◆ Recorded data:
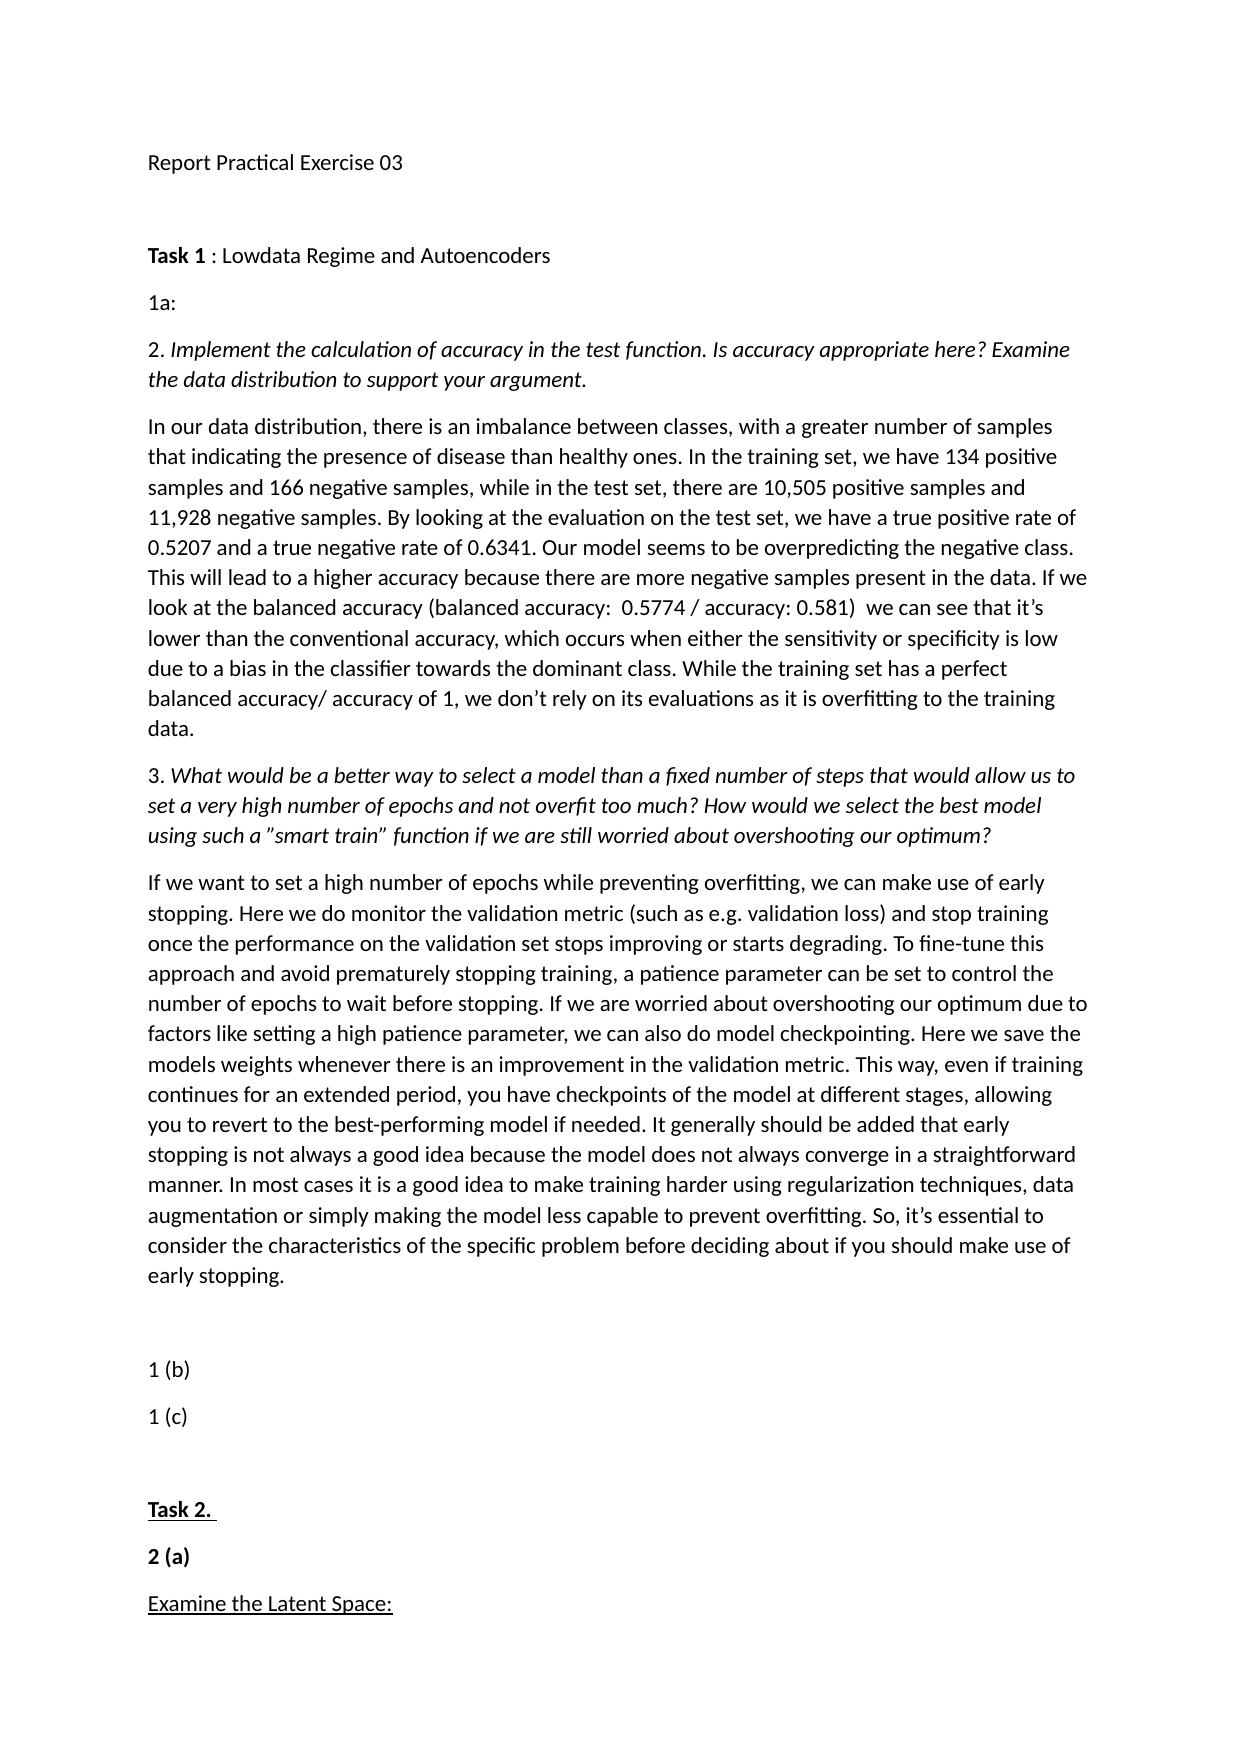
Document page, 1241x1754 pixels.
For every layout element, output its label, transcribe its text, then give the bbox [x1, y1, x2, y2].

text Examine the Latent Space: [148, 1589, 1093, 1617]
text 3. What would be a better way to select a model than a fixed number of steps that would allow us to set a very high number of epochs and not overfit too much? How would we select the best model using such a ”smart train” function if we are still worried about overshooting our optimum? [148, 761, 1093, 849]
text Task 1 : Lowdata Regime and Autoencoders [148, 241, 1093, 269]
text If we want to set a high number of epochs while preventing overfitting, we can make use of early stopping. Here we do monitor the validation metric (such as e.g. validation loss) and stop training once the performance on the validation set stops improving or starts degrading. To fine-tune this approach and avoid prematurely stopping training, a patience parameter can be set to control the number of epochs to wait before stopping. If we are worried about overshooting our optimum due to factors like setting a high patience parameter, we can also do model checkpointing. Here we save the models weights whenever there is an improvement in the validation metric. This way, even if training continues for an extended period, you have checkpoints of the model at different stages, allowing you to revert to the best-performing model if needed. It generally should be added that early stopping is not always a good idea because the model does not always converge in a straightforward manner. In most cases it is a good idea to make training harder using regularization techniques, data augmentation or simply making the model less capable to prevent overfitting. So, it’s essential to consider the characteristics of the specific problem before deciding about if you should make use of early stopping. [148, 868, 1093, 1289]
text In our data distribution, there is an imbalance between classes, with a greater number of samples that indicating the presence of disease than healthy ones. In the training set, we have 134 positive samples and 166 negative samples, while in the test set, there are 10,505 positive samples and 11,928 negative samples. By looking at the evaluation on the test set, we have a true positive rate of 0.5207 and a true negative rate of 0.6341. Our model seems to be overpredicting the negative class. This will lead to a higher accuracy because there are more negative samples present in the data. If we look at the balanced accuracy (balanced accuracy: 0.5774 / accuracy: 0.581) we can see that it’s lower than the conventional accuracy, which occurs when either the sensitivity or specificity is low due to a bias in the classifier towards the dominant class. While the training set has a perfect balanced accuracy/ accuracy of 1, we don’t rely on its evaluations as it is overfitting to the training data. [148, 412, 1093, 742]
text 2. Implement the calculation of accuracy in the test function. Is accuracy appropriate here? Examine the data distribution to support your argument. [148, 335, 1093, 393]
text 1 (b) [148, 1355, 1093, 1383]
text Report Practical Exercise 03 [148, 148, 1093, 176]
text 1 (c) [148, 1402, 1093, 1430]
text Task 2. [148, 1496, 1093, 1523]
text 1a: [148, 288, 1093, 316]
text 2 (a) [148, 1542, 1093, 1570]
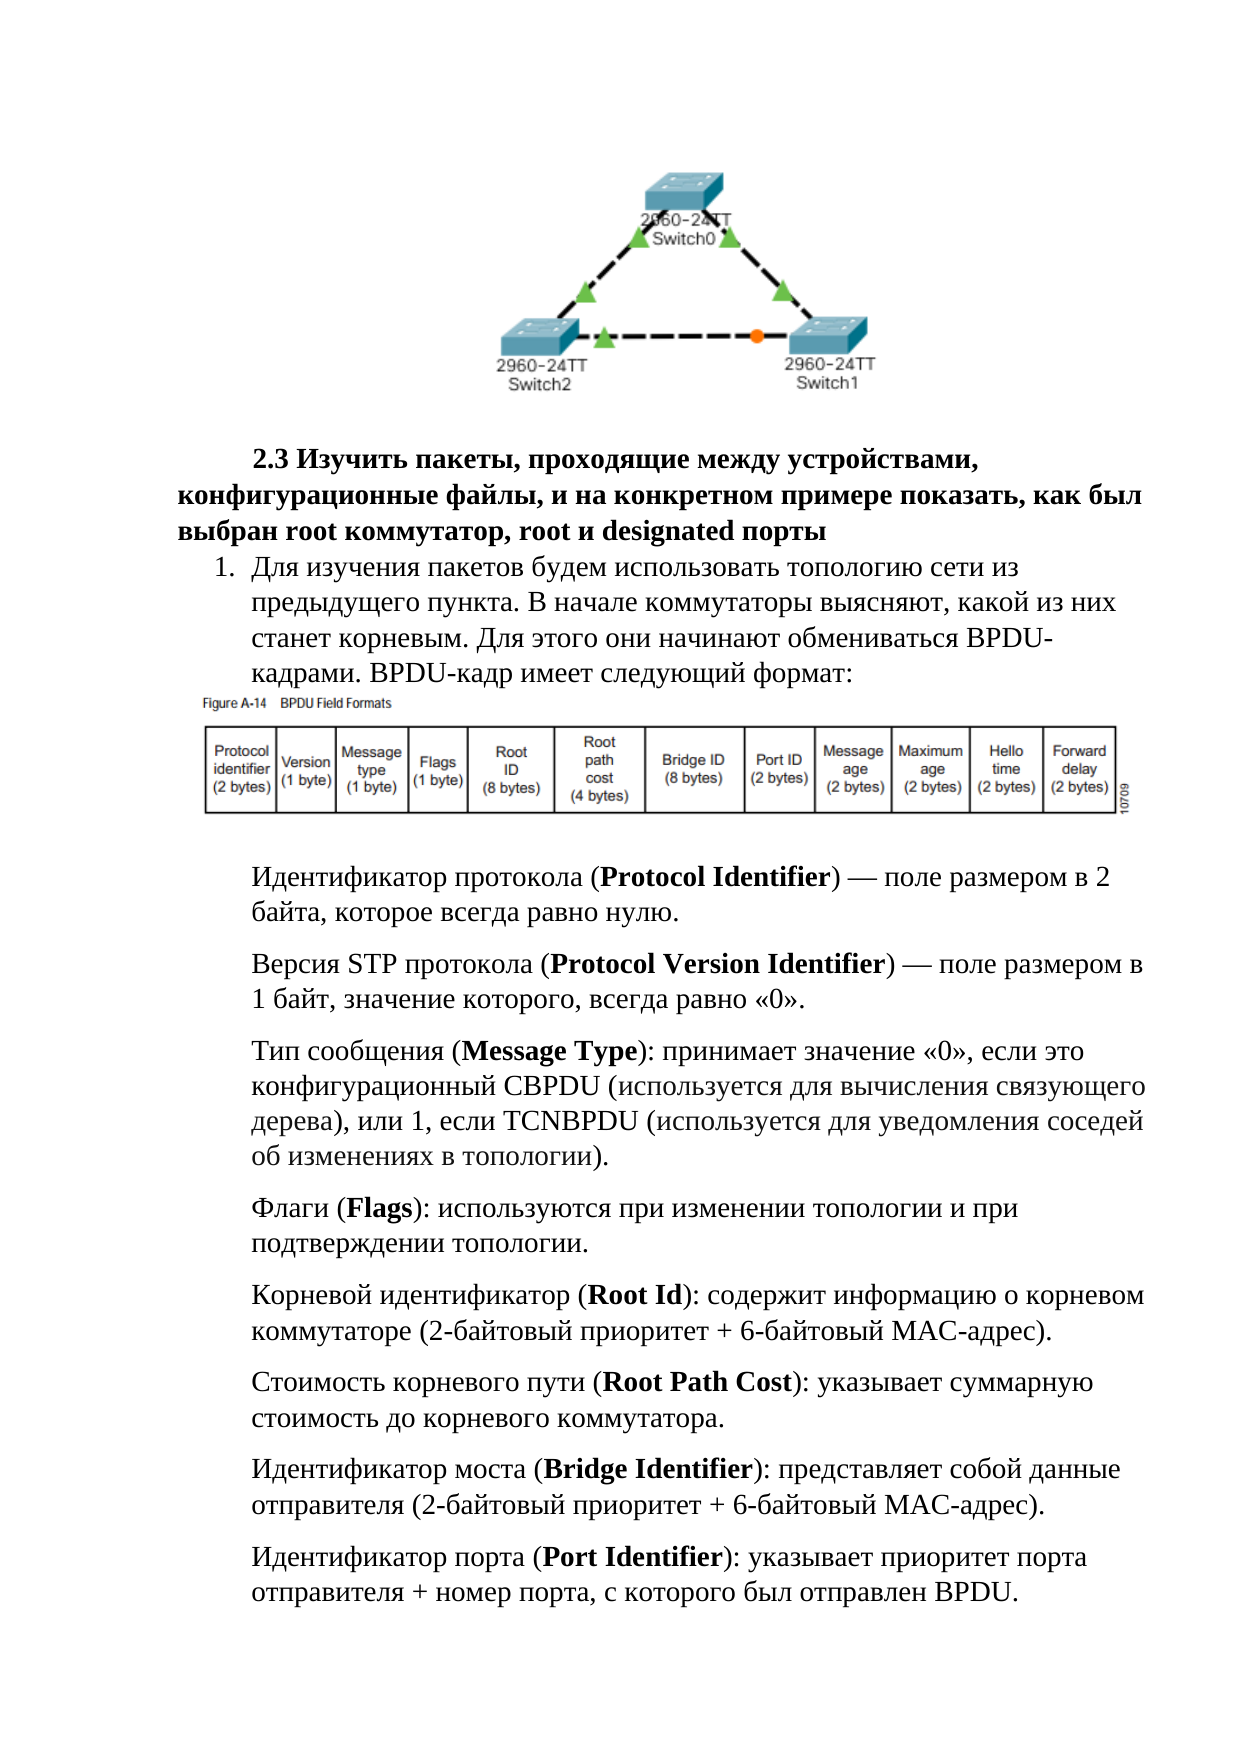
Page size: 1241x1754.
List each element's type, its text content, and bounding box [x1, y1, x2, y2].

◆ Task: Exact copy, no pictures: set down all the entries again as they stand.

◆ Answer for this exercise:
Document page, 1241x1754 pixels.
For every layout element, output its label, transcribe its text, then give the bbox [x1, y1, x2, y2].

text Examine the Latent Space: [148, 1589, 1093, 1617]
text 3. What would be a better way to select a model than a fixed number of steps that would allow us to set a very high number of epochs and not overfit too much? How would we select the best model using such a ”smart train” function if we are still worried about overshooting our optimum? [148, 761, 1093, 849]
text Task 1 : Lowdata Regime and Autoencoders [148, 241, 1093, 269]
text If we want to set a high number of epochs while preventing overfitting, we can make use of early stopping. Here we do monitor the validation metric (such as e.g. validation loss) and stop training once the performance on the validation set stops improving or starts degrading. To fine-tune this approach and avoid prematurely stopping training, a patience parameter can be set to control the number of epochs to wait before stopping. If we are worried about overshooting our optimum due to factors like setting a high patience parameter, we can also do model checkpointing. Here we save the models weights whenever there is an improvement in the validation metric. This way, even if training continues for an extended period, you have checkpoints of the model at different stages, allowing you to revert to the best-performing model if needed. It generally should be added that early stopping is not always a good idea because the model does not always converge in a straightforward manner. In most cases it is a good idea to make training harder using regularization techniques, data augmentation or simply making the model less capable to prevent overfitting. So, it’s essential to consider the characteristics of the specific problem before deciding about if you should make use of early stopping. [148, 868, 1093, 1289]
text In our data distribution, there is an imbalance between classes, with a greater number of samples that indicating the presence of disease than healthy ones. In the training set, we have 134 positive samples and 166 negative samples, while in the test set, there are 10,505 positive samples and 11,928 negative samples. By looking at the evaluation on the test set, we have a true positive rate of 0.5207 and a true negative rate of 0.6341. Our model seems to be overpredicting the negative class. This will lead to a higher accuracy because there are more negative samples present in the data. If we look at the balanced accuracy (balanced accuracy: 0.5774 / accuracy: 0.581) we can see that it’s lower than the conventional accuracy, which occurs when either the sensitivity or specificity is low due to a bias in the classifier towards the dominant class. While the training set has a perfect balanced accuracy/ accuracy of 1, we don’t rely on its evaluations as it is overfitting to the training data. [148, 412, 1093, 742]
text 2. Implement the calculation of accuracy in the test function. Is accuracy appropriate here? Examine the data distribution to support your argument. [148, 335, 1093, 393]
text 1 (b) [148, 1355, 1093, 1383]
text Report Practical Exercise 03 [148, 148, 1093, 176]
text 1 (c) [148, 1402, 1093, 1430]
text Task 2. [148, 1496, 1093, 1523]
text 1a: [148, 288, 1093, 316]
text 2 (a) [148, 1542, 1093, 1570]
Page size: 1241x1754.
List each element's type, its text content, and bounding box [x1, y1, x2, y2].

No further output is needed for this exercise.